Ryan Drexler, the Company’s Chairman of the Board of
Directors, Chief Executive Officer and President (the
“Refinancing”). As part of
the Refinancing, the Company issued to Mr. Drexler an amended and
restated convertible secured promissory note (the “Refinanced
Convertible Note”) in the original principal amount of
$2,735,199, which amended and restated (i) a convertible secured
promissory note dated as of November 8, 2017, $1,134,483 of which
was outstanding as of July 1, 2020 (ii) a collateral receipt and
security agreement with Mr.

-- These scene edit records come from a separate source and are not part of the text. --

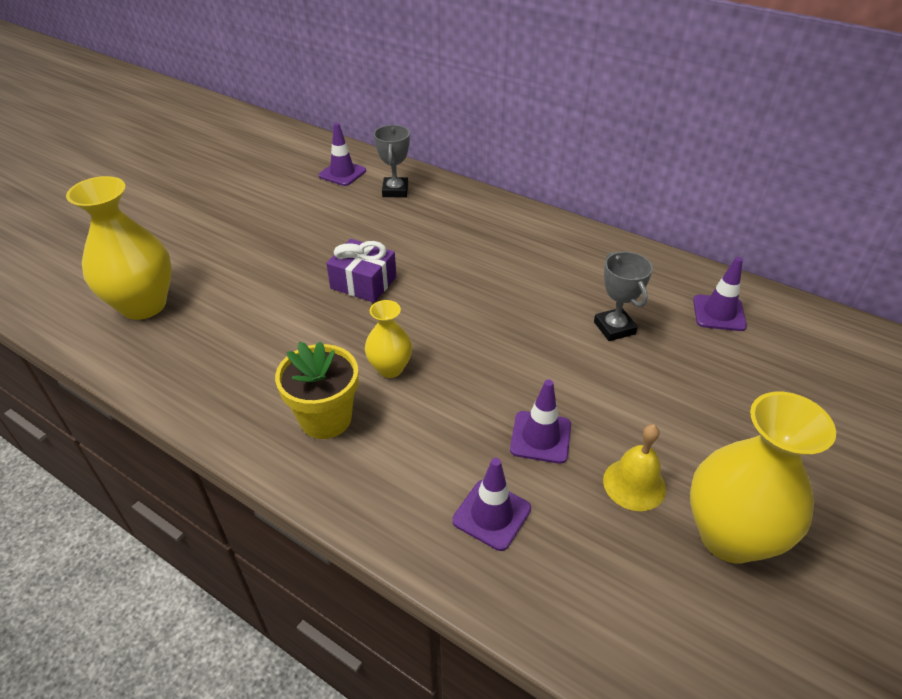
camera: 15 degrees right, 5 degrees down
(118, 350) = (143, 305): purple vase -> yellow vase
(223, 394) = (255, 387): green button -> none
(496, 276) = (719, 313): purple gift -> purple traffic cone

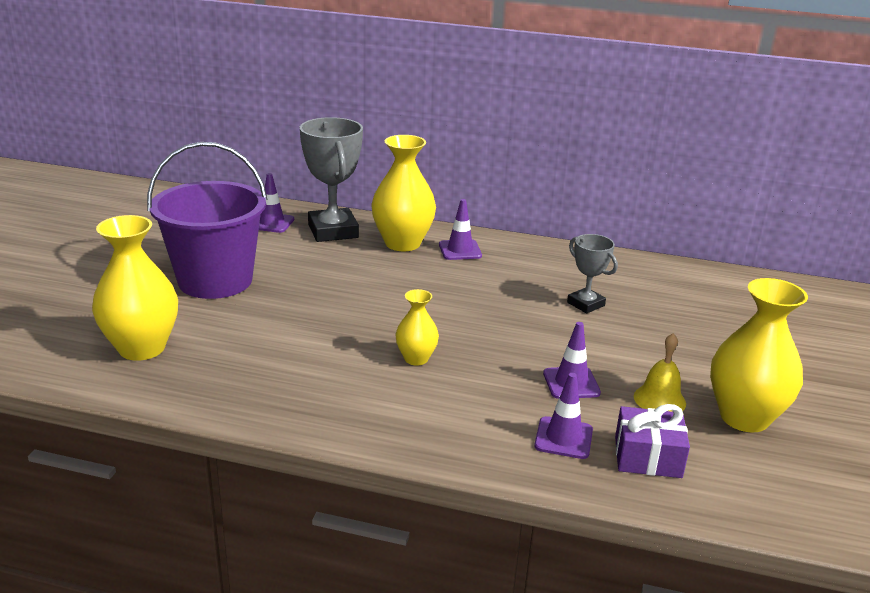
camera: 20 degrees left, 15 degrees down
(252, 235) = (215, 281): none -> purple bucket
(326, 418) = (382, 401): yellow flower pot -> none
(363, 283) = (350, 302): purple gift -> purple gift (647, 457)
(395, 191) = (333, 231): grey trophy -> grey trophy, size x1.79
(456, 215) = (402, 243): none -> yellow vase
(719, 313) = (660, 283): purple traffic cone -> purple traffic cone (460, 250)

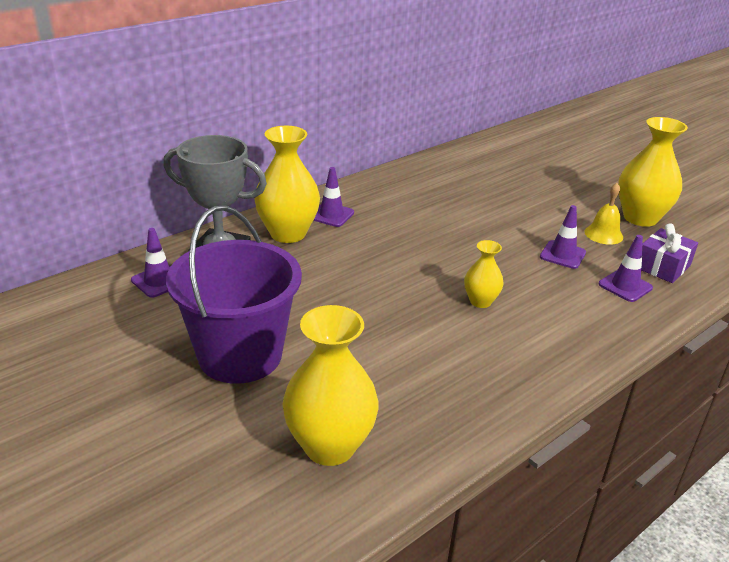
camera: 55 degrees left, 5 degrees up
(585, 304) = (466, 204): grey trophy -> none

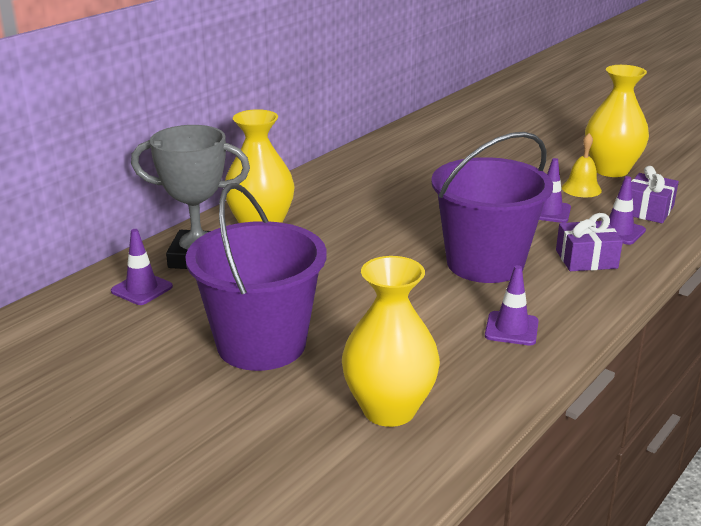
camera: 10 degrees left, 5 degrees down
(331, 215) = (299, 204): purple traffic cone -> purple traffic cone (511, 329)
(480, 301) = (485, 263): yellow vase -> purple bucket
(581, 312) = (586, 259): none -> purple gift

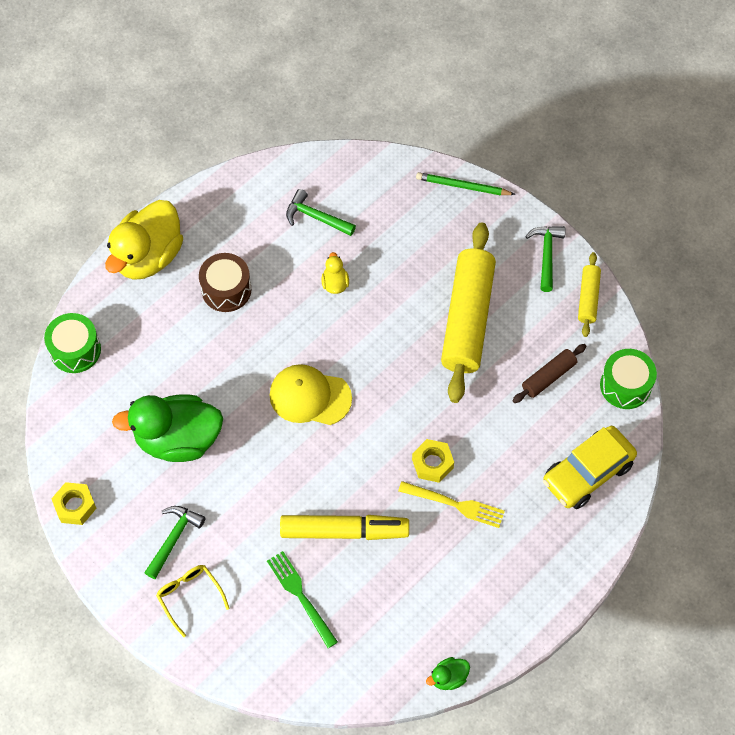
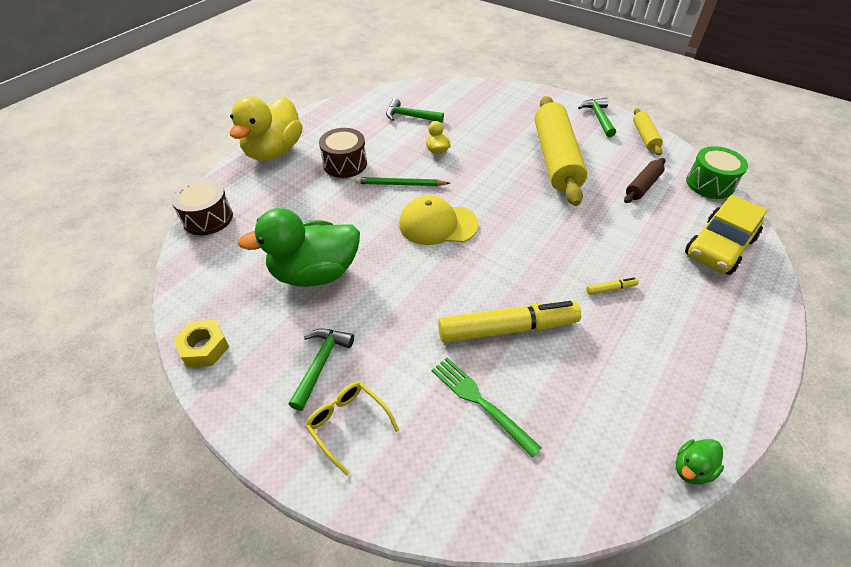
camera: 10 degrees left, 15 degrees down
(75, 350) = (208, 218): green drum -> brown drum
(432, 463) = (572, 259): yellow nut -> none
(455, 504) = (610, 289): yellow fork -> yellow marker
(463, 186) = (517, 91): green pencil -> green pencil (400, 184)

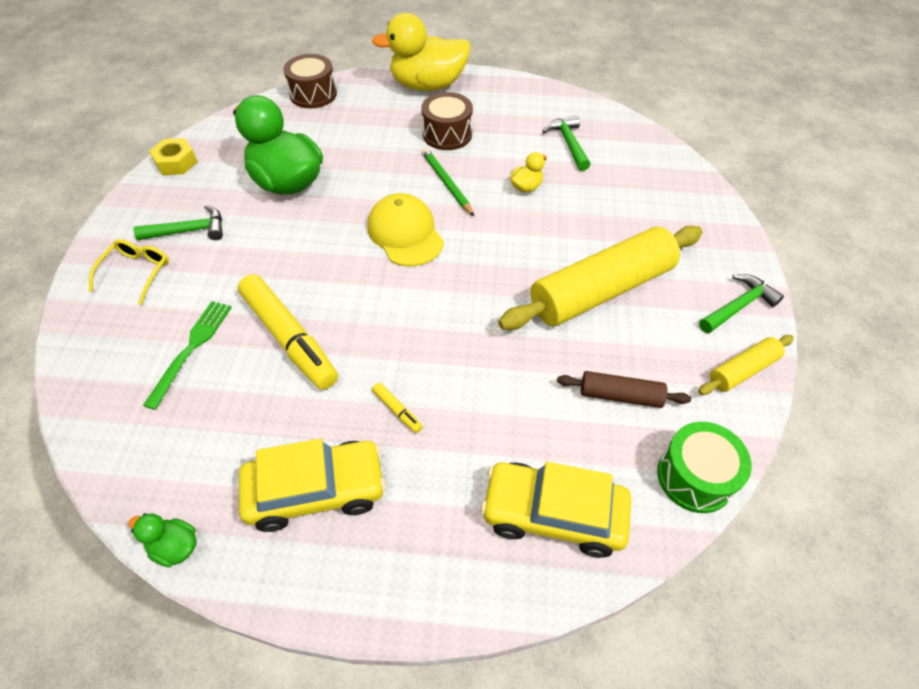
camera: 60 degrees right, 5 degrees up
(666, 358) = (316, 491): none -> yellow car

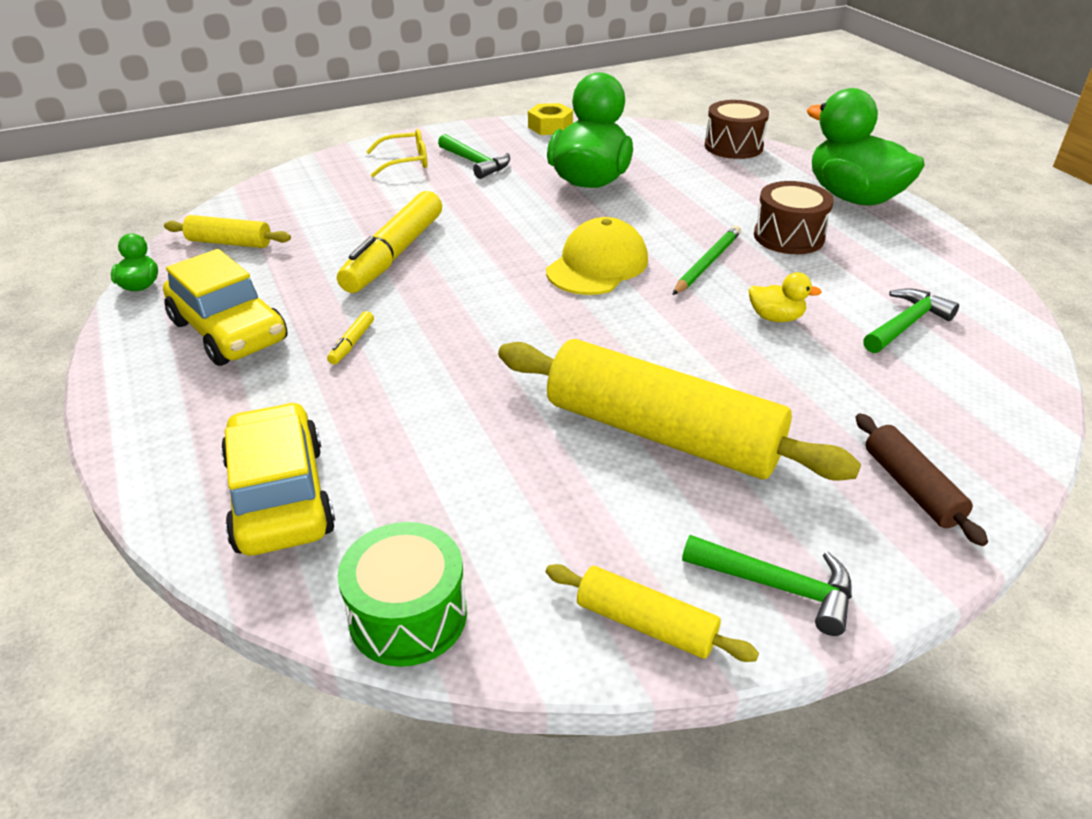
camera: 60 degrees right, 15 degrees down
(159, 450) = (229, 243): none -> yellow rolling pin
(191, 348) = (344, 215): green fork -> none
(428, 85) = (853, 197): yellow duck -> green duck
(620, 395) = (495, 503): brown rolling pin -> brown rolling pin (911, 487)

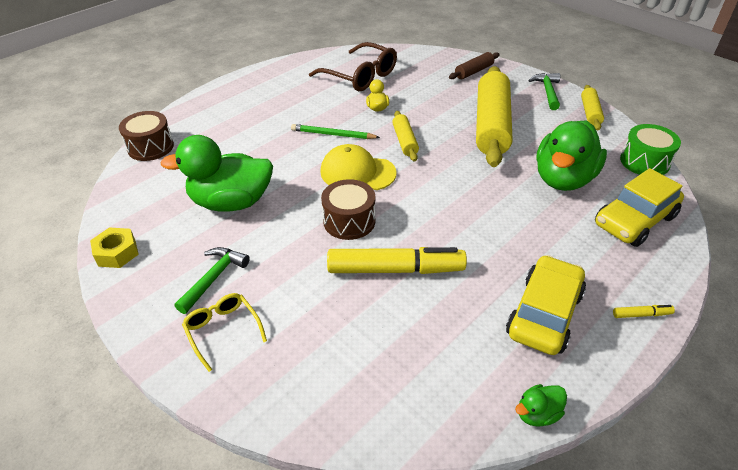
camera: 110 degrees left, 5 degrees up
(229, 243) = (437, 389): yellow rolling pin -> yellow rolling pin (405, 141)
(352, 343) = (508, 246): yellow marker -> yellow marker (641, 314)
(788, 237) = (287, 112): brown drum -> brown drum (349, 221)
(853, 197) = (225, 96): green duck -> green duck (563, 179)
(906, 324) = (360, 76): green hammer -> brown glasses

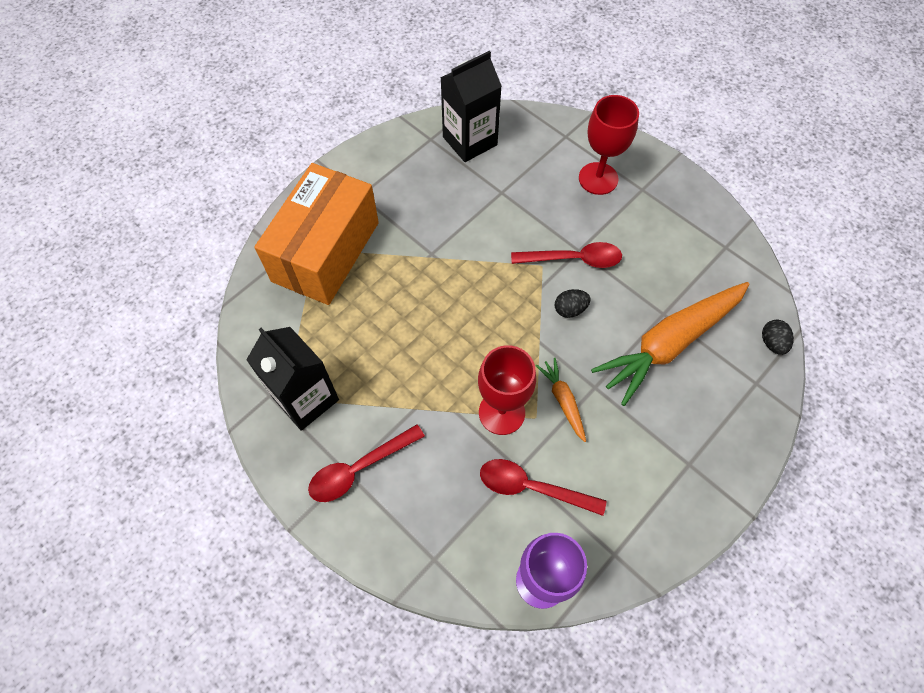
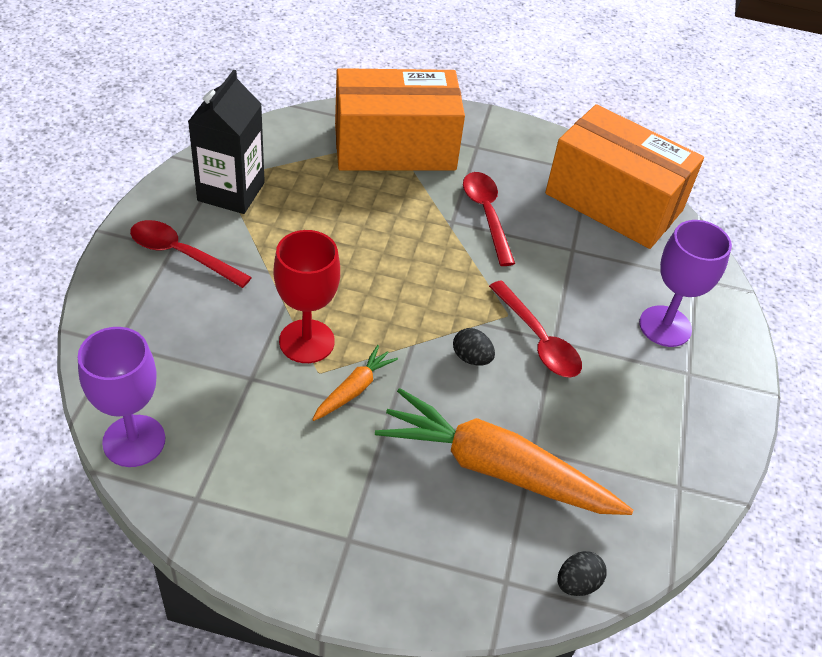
camera: 55 degrees right, 15 degrees down
(470, 141) = (614, 202): black carton -> orange box
(532, 487) = (235, 396): red spoon -> red spoon (486, 215)
(598, 178) = (665, 326): red goblet -> purple goblet

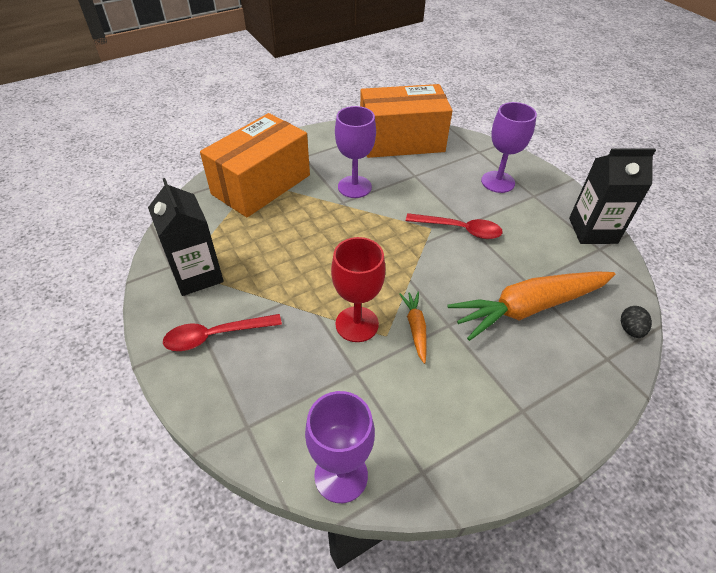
camera: 40 degrees left, 0 degrees up
(471, 358) = (445, 263): black egg -> none
(486, 215) = (354, 187): red spoon -> purple goblet
(703, 463) = (592, 230): none -> black carton

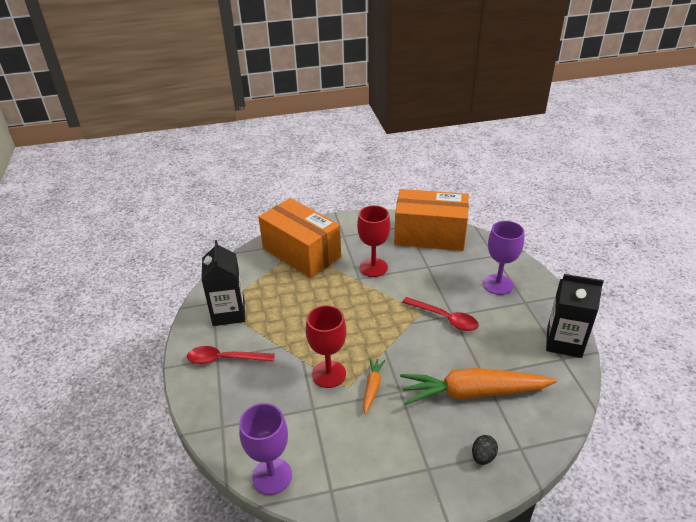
camera: 20 degrees right, 10 degrees down
(261, 184) = (301, 253): orange box -> orange box turned 75 degrees clockwise
(354, 187) = (373, 267): purple goblet -> red goblet
(630, 330) = (553, 430): black egg -> black egg (483, 456)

Drexler dated as of December 27, 2019,
$252,500 of which was outstanding as of July 1, 2020, and (iii) a
secured revolving promissory note dated as of October 4, 2019,
$1,348,216 of which was outstanding as of July 1,
2020.
The $2.7 million Refinanced Convertible Note bears interest at the
rate of 12% per annum. Unless earlier converted or repaid, all
outstanding principal and any accrued but unpaid interest under the
Refinanced Convertible Note shall be due and payable on November
30, 2020.
Any interest not paid when due shall be capitalized and added to
the principal amount of the Refinanced Convertible Note and bear
interest on the applicable interest payment date along with all
other unpaid principal, capitalized interest, and other capitalized
obligations. Mr. Drexler may convert the outstanding principal and
accrued interest into shares of the Company’s common stock at
a conversion price equal to or greater than (i) the closing price
per share of the common stock on the last business day immediately
preceding November 30, 2020 or (ii) $0.17. The Company may prepay
the Refinanced Convertible Note by giving Mr. Drexler between 15
and 60 days’ notice depending upon the specific
circumstances, subject to Mr. Drexler’s conversion right. The
Refinanced Convertible Note also contains customary restrictions on
the ability of the Company to, among other things, grant liens or
incur indebtedness other than certain obligations incurred in the
ordinary course of business. The restrictions are also subject to
certain additional qualifications and carveouts, as set forth in
the Refinanced Convertible Note. The Refinanced Convertible Note is
subordinated to certain other indebtedness of the
Company.
There
are no other events subsequent to December 31, 2019 that have not
been described in the accompanying footnotes.